Gavin Ames

Gavin Ames

08:36AM, Friday 15 March 2013

Gavin Ames

How old are you when you start ‘losing it’? I found out last week that the answer to this question is 43.

There I was, waiting outside the five-a-side football court at Altwood School’s sports hall, having a bit of banter with the lads, when one commented on my shorts looking ‘a bit ‘80s retro’. Before offering a hilarious retort about the state of his hair, I thought I would just check out the bit of kit he was referring to.

What I looked down at wasn’t quite what I was expecting to see. In short (or not as it turned out) I hadn’t finished getting dressed before leaving the house and was standing there in my Spurs shirt and my boxer shorts. To summarise, I was standing there, ready to play football, in my pants.

This was not a positive development. I can still remember being forced to do PE at Furze Platt Junior School in my racing car pants when I forgot my shorts. I also recall that was the first day of spring and I hadn’t worn a vest, which only served to exacerbate my Mowgli look and my self-consciousness. But 36 years later I am sooo over that now.
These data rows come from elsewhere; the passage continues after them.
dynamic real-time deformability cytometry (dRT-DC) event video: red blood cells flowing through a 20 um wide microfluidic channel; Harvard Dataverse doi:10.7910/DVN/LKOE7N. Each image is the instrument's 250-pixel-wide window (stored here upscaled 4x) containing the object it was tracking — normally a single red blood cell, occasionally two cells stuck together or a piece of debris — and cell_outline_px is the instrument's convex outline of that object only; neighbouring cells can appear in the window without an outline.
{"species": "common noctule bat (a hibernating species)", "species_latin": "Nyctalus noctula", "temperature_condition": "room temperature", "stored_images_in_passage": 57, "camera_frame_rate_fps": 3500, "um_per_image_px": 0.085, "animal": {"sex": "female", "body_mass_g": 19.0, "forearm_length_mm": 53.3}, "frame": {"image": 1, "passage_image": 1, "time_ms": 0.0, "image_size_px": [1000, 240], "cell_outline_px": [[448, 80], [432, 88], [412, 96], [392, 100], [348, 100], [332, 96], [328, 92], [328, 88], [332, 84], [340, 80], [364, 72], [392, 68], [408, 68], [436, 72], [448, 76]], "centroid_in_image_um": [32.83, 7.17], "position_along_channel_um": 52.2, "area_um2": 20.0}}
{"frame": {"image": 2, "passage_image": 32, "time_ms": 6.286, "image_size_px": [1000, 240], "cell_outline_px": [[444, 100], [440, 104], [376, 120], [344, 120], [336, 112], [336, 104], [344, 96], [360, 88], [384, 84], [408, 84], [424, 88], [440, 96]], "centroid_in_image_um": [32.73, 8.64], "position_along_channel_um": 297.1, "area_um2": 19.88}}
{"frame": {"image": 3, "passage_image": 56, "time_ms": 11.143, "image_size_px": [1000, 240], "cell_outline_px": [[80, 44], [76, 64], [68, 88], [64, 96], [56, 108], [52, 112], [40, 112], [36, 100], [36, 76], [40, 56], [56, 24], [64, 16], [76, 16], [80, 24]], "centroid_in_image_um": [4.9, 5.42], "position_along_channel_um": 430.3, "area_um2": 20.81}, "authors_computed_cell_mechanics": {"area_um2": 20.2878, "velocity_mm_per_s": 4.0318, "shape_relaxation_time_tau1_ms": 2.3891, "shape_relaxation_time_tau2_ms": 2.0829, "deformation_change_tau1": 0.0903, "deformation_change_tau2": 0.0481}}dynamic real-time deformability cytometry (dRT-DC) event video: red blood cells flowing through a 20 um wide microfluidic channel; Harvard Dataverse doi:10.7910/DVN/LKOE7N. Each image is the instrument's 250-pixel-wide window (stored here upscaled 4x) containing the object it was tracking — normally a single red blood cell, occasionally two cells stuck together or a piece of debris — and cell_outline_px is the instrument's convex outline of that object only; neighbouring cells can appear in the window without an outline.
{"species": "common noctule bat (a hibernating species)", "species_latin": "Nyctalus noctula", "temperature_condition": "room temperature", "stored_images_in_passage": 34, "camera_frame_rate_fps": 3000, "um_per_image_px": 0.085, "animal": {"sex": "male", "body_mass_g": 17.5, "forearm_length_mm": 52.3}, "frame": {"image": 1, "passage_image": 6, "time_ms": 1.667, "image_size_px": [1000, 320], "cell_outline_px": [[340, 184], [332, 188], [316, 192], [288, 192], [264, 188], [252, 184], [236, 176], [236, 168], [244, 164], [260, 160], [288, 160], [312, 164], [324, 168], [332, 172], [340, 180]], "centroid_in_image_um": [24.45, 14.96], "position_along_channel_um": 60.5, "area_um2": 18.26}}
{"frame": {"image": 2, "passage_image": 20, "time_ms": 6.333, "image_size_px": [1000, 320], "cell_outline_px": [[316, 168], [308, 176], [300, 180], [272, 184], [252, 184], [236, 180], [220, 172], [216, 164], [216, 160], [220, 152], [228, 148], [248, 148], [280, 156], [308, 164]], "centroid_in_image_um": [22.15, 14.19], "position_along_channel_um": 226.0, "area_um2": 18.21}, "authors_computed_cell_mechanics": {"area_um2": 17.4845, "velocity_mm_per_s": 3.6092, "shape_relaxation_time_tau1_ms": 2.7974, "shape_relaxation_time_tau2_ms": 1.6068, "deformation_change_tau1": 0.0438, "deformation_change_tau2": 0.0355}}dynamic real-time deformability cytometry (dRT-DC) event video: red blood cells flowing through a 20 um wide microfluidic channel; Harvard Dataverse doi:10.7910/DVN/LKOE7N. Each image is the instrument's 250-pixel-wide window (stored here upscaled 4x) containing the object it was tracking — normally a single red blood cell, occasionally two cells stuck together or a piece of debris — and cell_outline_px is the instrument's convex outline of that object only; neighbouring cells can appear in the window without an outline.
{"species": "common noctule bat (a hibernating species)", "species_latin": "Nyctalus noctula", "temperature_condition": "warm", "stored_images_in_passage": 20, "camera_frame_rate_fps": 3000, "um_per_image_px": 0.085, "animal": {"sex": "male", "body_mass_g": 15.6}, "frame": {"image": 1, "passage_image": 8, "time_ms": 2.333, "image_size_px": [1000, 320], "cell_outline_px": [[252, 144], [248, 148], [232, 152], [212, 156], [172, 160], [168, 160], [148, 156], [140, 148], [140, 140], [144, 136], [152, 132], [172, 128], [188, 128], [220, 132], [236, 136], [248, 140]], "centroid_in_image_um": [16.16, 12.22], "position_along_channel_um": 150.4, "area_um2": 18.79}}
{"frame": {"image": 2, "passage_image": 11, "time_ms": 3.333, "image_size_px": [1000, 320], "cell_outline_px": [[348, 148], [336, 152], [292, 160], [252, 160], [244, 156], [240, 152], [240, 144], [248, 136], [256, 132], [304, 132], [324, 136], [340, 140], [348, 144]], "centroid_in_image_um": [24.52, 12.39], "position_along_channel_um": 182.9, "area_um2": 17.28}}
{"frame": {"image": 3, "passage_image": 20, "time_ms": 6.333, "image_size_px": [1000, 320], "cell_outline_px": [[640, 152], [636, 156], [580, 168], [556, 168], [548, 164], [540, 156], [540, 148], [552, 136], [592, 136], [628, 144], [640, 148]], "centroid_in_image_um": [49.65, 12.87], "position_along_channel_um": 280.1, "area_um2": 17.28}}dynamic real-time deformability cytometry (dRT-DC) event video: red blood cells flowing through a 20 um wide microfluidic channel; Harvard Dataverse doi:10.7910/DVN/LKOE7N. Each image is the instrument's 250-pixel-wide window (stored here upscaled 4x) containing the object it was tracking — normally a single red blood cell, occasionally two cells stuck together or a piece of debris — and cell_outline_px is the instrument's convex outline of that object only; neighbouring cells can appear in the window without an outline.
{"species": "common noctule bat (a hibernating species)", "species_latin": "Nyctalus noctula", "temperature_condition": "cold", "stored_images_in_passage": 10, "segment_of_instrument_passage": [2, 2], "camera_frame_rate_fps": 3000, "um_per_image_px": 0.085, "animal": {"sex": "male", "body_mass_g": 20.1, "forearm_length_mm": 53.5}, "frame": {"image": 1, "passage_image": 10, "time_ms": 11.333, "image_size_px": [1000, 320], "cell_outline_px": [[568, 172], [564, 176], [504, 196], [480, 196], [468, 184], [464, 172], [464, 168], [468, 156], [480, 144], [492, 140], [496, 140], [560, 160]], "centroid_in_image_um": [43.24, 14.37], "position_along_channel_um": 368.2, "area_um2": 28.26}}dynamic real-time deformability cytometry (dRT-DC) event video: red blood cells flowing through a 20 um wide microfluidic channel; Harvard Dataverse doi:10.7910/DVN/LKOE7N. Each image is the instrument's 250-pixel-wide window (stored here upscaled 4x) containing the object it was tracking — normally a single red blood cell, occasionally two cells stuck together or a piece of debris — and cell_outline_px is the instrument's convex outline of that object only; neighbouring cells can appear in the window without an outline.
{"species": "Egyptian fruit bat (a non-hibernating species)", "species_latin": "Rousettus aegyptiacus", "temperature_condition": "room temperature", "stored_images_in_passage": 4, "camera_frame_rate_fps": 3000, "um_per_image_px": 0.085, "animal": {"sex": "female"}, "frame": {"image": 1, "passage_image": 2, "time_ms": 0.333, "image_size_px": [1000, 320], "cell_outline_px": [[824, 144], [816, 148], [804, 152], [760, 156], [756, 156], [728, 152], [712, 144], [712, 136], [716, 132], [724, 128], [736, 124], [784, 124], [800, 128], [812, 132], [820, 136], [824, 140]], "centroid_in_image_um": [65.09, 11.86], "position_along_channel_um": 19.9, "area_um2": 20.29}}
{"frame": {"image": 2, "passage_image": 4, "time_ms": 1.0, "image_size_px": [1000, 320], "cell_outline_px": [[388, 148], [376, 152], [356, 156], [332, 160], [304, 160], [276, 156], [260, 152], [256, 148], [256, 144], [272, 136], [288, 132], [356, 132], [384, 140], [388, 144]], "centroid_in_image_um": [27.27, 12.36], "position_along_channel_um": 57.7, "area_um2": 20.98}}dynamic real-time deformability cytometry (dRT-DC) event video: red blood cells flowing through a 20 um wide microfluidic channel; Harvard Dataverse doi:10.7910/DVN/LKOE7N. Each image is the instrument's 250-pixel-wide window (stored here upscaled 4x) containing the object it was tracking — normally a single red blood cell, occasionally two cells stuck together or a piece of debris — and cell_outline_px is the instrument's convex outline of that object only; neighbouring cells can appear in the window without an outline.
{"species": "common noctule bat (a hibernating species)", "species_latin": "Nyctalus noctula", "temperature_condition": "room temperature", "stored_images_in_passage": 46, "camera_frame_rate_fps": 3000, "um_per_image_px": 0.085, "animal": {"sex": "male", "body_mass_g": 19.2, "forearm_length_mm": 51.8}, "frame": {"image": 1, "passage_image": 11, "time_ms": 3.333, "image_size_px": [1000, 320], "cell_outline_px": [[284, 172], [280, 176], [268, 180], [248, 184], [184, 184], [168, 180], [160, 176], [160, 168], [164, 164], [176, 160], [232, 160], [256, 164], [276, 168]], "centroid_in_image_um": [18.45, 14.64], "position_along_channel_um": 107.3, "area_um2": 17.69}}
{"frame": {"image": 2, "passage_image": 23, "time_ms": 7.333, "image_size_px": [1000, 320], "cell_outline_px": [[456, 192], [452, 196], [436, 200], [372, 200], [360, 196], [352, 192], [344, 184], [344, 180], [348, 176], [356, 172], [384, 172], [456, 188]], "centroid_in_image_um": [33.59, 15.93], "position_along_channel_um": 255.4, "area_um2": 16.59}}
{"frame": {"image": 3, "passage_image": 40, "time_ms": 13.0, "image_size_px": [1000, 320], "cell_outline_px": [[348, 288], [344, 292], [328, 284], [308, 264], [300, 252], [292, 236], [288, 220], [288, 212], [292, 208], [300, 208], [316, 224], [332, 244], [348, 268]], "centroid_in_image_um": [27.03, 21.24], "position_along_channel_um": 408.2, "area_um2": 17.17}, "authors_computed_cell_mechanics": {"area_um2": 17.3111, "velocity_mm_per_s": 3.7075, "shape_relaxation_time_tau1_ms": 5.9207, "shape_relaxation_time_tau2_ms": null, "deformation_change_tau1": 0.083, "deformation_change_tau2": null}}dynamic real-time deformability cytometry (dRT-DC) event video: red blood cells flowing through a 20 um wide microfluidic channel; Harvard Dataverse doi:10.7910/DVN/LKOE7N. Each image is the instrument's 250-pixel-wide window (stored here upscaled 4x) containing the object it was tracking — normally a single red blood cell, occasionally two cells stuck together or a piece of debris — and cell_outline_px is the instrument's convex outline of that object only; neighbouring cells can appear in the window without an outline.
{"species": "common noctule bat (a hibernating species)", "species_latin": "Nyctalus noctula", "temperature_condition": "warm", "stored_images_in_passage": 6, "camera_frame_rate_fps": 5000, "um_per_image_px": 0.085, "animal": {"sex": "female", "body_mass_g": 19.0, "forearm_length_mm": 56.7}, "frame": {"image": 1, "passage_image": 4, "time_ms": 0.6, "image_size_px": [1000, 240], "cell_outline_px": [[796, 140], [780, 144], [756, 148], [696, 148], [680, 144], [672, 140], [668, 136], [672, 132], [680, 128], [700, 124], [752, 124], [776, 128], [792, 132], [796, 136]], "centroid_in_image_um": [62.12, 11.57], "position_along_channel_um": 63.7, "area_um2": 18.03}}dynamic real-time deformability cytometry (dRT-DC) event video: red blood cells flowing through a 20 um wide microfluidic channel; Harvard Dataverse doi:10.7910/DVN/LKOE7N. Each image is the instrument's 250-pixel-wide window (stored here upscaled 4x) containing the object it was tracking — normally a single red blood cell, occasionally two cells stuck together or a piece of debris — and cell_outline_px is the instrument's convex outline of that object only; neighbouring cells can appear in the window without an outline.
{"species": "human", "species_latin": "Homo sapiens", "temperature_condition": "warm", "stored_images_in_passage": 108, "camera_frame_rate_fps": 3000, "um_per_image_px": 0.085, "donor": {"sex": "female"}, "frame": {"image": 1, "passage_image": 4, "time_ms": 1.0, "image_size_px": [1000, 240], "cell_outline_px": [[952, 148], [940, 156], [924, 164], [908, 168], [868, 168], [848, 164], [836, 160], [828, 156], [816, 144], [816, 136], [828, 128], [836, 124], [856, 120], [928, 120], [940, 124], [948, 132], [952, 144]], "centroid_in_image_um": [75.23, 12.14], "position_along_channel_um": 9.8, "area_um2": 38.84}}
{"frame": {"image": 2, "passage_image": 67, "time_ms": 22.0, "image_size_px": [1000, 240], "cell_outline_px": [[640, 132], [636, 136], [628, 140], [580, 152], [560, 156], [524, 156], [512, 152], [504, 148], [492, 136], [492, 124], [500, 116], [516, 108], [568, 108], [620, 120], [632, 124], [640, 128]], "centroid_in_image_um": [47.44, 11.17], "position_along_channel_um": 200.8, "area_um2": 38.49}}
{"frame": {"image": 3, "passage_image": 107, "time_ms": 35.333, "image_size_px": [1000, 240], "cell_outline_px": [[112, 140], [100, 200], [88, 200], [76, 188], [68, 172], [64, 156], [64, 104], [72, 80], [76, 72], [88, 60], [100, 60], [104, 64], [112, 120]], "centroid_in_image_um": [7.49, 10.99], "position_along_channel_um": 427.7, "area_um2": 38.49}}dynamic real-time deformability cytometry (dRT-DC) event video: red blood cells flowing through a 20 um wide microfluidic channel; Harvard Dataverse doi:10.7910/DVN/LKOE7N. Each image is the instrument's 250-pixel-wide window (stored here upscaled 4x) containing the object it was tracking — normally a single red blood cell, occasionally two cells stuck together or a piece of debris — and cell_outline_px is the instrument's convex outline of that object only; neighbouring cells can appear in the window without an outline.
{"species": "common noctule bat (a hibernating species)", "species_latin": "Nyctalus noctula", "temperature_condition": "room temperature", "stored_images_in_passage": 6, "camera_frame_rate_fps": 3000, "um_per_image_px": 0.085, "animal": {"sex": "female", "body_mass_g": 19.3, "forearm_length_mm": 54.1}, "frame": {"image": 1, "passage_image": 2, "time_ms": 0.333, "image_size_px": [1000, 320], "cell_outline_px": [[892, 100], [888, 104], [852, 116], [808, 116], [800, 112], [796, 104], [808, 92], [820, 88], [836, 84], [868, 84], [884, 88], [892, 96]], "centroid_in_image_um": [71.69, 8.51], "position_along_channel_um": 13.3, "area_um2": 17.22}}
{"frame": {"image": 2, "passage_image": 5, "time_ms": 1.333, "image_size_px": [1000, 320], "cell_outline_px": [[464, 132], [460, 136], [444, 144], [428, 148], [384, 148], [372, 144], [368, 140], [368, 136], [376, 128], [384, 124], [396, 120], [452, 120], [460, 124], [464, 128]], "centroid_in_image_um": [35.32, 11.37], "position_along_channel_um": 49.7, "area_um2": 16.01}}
Perhaps this wasn’t actually happening. This sounds like the sort of recurring dream that anxious people have.

Maybe I was actually asleep. Perhaps I would awake at any second and spontaneously chuckle with relief, before filing this hallucination with the dream I still have about my younger self having to sit an exam I haven’t followed the course for.

‘Oh Gav, don’t put a ‘tackle’ in tonight will you’ one wag said. This was happening alright. Once the laughter started to die down, there was a moment’s quiet, when I thought I had ridden out the worst of it, before someone quietly muttered ‘is this really the best way to promote your column, mate?’

I was perplexed as to how this had happened. Then three days later, at Sunday lunch at my mum’s, she confessed she had meant to coat the roast chicken with her sunflower oil spray. Instead she had used Mr Sheen.

There is a Danish phrase that ‘the apple doesn’t fall far from the tree’. Suddenly it made perfect sense. The cooked chicken did have a good shine to it, mind.